--- Start Material provided ---

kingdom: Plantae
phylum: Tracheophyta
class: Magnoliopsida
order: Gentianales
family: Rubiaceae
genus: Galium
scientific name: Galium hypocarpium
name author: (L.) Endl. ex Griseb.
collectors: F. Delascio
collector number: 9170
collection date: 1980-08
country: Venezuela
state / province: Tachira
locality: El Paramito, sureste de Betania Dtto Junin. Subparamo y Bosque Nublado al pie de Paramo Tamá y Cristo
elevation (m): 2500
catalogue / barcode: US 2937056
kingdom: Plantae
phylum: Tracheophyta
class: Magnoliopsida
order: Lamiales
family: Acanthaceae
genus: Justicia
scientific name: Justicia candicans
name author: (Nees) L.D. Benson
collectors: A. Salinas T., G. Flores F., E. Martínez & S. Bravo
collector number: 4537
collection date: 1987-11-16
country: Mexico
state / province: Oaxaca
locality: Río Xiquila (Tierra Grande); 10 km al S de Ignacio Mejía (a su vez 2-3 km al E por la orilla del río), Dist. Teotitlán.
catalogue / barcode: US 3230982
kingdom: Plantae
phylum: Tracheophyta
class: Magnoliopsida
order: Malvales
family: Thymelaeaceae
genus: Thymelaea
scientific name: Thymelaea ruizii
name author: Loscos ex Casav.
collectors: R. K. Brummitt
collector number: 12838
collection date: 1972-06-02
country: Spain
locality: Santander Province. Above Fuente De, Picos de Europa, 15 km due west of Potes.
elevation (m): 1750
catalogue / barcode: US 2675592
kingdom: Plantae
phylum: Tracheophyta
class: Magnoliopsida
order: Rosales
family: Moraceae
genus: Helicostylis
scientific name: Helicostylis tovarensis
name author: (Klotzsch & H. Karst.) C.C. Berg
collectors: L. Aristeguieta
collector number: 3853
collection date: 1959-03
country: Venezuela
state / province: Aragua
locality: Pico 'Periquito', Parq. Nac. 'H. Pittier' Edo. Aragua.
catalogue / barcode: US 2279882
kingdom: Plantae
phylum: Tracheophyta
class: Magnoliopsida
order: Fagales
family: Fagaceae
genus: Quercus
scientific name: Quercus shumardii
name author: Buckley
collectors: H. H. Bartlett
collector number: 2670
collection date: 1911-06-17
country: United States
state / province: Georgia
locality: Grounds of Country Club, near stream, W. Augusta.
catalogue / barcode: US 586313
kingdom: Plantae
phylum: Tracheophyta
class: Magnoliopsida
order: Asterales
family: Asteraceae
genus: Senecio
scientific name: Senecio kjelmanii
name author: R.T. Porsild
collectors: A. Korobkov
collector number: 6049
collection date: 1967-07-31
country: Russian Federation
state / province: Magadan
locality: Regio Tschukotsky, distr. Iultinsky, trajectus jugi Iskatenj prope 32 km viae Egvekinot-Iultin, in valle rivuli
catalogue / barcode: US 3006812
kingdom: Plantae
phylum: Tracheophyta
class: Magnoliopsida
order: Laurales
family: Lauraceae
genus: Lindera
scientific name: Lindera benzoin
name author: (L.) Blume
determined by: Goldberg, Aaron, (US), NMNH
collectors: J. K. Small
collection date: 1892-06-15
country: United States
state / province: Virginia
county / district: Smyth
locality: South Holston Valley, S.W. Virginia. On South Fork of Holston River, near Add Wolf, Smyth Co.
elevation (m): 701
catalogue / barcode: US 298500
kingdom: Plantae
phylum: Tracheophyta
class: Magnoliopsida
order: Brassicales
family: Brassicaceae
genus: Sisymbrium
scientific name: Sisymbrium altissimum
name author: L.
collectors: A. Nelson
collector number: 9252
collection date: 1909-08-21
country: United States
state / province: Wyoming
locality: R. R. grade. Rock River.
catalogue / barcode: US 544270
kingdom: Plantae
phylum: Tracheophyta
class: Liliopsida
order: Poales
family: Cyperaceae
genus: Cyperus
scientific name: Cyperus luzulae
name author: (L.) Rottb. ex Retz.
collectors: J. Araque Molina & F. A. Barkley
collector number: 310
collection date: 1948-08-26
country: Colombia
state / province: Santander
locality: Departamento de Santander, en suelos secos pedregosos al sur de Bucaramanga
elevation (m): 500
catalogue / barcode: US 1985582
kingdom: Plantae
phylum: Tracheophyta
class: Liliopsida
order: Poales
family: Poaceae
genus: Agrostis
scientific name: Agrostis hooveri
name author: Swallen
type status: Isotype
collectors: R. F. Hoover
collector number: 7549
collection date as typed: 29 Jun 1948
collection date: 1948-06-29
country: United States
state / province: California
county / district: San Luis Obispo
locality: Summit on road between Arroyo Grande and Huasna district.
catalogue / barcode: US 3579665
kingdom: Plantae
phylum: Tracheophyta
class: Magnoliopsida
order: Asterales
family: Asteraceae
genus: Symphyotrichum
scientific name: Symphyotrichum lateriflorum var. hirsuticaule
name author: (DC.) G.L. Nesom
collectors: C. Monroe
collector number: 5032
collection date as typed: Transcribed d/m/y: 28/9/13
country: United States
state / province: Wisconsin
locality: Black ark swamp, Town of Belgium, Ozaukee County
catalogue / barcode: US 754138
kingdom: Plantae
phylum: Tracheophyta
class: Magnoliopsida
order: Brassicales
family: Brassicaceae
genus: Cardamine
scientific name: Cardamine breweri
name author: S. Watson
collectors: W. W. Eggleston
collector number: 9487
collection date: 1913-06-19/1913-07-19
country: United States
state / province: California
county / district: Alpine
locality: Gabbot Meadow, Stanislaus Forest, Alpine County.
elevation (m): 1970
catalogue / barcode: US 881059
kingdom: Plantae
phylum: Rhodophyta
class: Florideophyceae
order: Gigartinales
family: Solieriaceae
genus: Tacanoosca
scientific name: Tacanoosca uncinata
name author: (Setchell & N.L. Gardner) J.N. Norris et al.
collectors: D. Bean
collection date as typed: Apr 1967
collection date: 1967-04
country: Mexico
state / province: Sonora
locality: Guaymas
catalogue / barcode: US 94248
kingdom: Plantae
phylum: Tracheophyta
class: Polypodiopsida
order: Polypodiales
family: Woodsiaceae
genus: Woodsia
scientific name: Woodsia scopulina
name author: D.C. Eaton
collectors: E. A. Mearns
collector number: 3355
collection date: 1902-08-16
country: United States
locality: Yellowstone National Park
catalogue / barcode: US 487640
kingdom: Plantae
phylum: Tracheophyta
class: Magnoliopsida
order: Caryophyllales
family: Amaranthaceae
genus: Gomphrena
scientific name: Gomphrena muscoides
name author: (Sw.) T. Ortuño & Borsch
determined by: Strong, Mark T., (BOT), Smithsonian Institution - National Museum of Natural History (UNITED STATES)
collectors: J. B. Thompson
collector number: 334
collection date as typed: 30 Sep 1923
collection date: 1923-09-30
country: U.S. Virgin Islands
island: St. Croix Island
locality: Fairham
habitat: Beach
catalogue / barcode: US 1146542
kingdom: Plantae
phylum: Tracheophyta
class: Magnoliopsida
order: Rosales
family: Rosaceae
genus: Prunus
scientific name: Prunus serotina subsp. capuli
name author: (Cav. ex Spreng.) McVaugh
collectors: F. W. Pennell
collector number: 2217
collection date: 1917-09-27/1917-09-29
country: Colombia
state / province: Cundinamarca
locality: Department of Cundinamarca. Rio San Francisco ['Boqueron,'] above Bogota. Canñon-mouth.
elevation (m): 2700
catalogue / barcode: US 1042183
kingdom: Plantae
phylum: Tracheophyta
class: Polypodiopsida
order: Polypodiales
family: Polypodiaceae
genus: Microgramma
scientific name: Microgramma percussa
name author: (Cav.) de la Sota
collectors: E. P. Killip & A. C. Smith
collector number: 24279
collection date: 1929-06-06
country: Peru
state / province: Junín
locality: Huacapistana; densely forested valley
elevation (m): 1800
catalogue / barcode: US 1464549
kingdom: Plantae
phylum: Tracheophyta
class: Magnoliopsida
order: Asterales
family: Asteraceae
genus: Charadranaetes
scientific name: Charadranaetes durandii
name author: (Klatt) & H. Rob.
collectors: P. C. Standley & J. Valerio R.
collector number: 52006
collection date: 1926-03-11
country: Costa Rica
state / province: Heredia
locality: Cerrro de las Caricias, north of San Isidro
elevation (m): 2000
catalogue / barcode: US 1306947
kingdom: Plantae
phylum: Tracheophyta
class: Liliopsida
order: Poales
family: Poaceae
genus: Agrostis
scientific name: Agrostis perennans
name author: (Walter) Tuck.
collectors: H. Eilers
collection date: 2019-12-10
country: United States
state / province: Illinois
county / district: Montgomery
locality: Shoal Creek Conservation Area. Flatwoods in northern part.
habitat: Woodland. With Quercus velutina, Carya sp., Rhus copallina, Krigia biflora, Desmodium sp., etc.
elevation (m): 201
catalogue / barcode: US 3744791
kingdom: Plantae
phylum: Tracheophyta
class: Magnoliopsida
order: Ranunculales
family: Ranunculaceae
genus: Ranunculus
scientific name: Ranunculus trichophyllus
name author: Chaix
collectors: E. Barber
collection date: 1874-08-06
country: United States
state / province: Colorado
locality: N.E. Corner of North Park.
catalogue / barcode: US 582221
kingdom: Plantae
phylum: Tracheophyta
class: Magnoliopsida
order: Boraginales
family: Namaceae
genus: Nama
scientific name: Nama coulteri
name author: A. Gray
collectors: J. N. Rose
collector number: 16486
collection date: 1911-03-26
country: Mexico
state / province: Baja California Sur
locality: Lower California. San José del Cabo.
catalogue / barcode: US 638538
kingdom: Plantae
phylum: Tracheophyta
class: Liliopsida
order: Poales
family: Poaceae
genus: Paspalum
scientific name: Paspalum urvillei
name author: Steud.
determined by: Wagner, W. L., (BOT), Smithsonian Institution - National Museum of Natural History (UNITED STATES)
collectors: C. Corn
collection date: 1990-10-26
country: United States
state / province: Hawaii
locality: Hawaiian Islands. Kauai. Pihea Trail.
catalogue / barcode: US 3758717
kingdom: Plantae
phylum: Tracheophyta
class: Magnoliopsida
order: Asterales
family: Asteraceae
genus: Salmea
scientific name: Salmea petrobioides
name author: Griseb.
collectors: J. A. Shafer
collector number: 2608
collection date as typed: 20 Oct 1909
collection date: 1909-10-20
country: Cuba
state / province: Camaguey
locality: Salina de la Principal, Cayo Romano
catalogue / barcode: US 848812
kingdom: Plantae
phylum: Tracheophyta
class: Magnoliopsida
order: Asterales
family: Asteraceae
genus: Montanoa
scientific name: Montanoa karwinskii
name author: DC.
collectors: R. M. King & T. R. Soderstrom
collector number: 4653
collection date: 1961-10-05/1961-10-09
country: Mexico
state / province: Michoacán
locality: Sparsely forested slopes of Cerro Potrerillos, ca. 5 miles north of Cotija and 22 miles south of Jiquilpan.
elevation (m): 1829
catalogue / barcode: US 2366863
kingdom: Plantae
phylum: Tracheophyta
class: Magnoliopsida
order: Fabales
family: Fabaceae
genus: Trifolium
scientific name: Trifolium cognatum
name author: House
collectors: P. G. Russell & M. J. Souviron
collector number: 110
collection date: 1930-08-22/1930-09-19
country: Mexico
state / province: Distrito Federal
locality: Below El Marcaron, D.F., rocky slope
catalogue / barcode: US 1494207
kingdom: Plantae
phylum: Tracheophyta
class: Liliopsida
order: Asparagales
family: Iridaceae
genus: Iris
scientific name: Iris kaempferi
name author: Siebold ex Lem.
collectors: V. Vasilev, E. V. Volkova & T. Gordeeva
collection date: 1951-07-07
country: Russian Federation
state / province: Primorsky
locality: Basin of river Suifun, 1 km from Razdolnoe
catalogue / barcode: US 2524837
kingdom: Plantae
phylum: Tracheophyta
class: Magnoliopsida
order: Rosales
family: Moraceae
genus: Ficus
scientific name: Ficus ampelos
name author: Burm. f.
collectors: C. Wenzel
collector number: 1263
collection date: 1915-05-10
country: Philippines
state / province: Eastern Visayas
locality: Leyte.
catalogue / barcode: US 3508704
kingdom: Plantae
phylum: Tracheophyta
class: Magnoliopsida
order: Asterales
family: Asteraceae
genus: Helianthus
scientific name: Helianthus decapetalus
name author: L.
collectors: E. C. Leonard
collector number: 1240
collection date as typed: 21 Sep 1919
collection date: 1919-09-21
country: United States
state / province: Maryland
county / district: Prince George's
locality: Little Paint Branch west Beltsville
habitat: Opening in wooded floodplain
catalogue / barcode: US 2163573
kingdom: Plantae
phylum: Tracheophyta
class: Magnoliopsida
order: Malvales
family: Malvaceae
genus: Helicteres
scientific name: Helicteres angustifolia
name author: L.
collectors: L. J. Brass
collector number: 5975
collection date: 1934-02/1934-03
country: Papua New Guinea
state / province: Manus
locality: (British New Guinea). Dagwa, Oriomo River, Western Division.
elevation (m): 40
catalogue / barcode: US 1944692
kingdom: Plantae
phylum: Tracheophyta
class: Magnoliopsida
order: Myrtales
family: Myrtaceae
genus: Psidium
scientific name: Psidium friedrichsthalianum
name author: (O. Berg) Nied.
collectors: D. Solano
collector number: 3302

--- End Material provided ---

Given request:
Give the lines above as a Markdown table with two columns, No. for a running count and Entry for the line itself, leaving out any blank lines. Begin at the line that contains "collection date: 1948-08-26" and stop after the line that contains "collectors: D. Bean".

Result:
| No. | Entry |
|---|---|
| 1 | collection date: 1948-08-26 |
| 2 | country: Colombia |
| 3 | state / province: Santander |
| 4 | locality: Departamento de Santander, en suelos secos pedregosos al sur de Bucaramanga |
| 5 | elevation (m): 500 |
| 6 | catalogue / barcode: US 1985582 |
| 7 | kingdom: Plantae |
| 8 | phylum: Tracheophyta |
| 9 | class: Liliopsida |
| 10 | order: Poales |
| 11 | family: Poaceae |
| 12 | genus: Agrostis |
| 13 | scientific name: Agrostis hooveri |
| 14 | name author: Swallen |
| 15 | type status: Isotype |
| 16 | collectors: R. F. Hoover |
| 17 | collector number: 7549 |
| 18 | collection date as typed: 29 Jun 1948 |
| 19 | collection date: 1948-06-29 |
| 20 | country: United States |
| 21 | state / province: California |
| 22 | county / district: San Luis Obispo |
| 23 | locality: Summit on road between Arroyo Grande and Huasna district. |
| 24 | catalogue / barcode: US 3579665 |
| 25 | kingdom: Plantae |
| 26 | phylum: Tracheophyta |
| 27 | class: Magnoliopsida |
| 28 | order: Asterales |
| 29 | family: Asteraceae |
| 30 | genus: Symphyotrichum |
| 31 | scientific name: Symphyotrichum lateriflorum var. hirsuticaule |
| 32 | name author: (DC.) G.L. Nesom |
| 33 | collectors: C. Monroe |
| 34 | collector number: 5032 |
| 35 | collection date as typed: Transcribed d/m/y: 28/9/13 |
| 36 | country: United States |
| 37 | state / province: Wisconsin |
| 38 | locality: Black ark swamp, Town of Belgium, Ozaukee County |
| 39 | catalogue / barcode: US 754138 |
| 40 | kingdom: Plantae |
| 41 | phylum: Tracheophyta |
| 42 | class: Magnoliopsida |
| 43 | order: Brassicales |
| 44 | family: Brassicaceae |
| 45 | genus: Cardamine |
| 46 | scientific name: Cardamine breweri |
| 47 | name author: S. Watson |
| 48 | collectors: W. W. Eggleston |
| 49 | collector number: 9487 |
| 50 | collection date: 1913-06-19/1913-07-19 |
| 51 | country: United States |
| 52 | state / province: California |
| 53 | county / district: Alpine |
| 54 | locality: Gabbot Meadow, Stanislaus Forest, Alpine County. |
| 55 | elevation (m): 1970 |
| 56 | catalogue / barcode: US 881059 |
| 57 | kingdom: Plantae |
| 58 | phylum: Rhodophyta |
| 59 | class: Florideophyceae |
| 60 | order: Gigartinales |
| 61 | family: Solieriaceae |
| 62 | genus: Tacanoosca |
| 63 | scientific name: Tacanoosca uncinata |
| 64 | name author: (Setchell & N.L. Gardner) J.N. Norris et al. |
| 65 | collectors: D. Bean |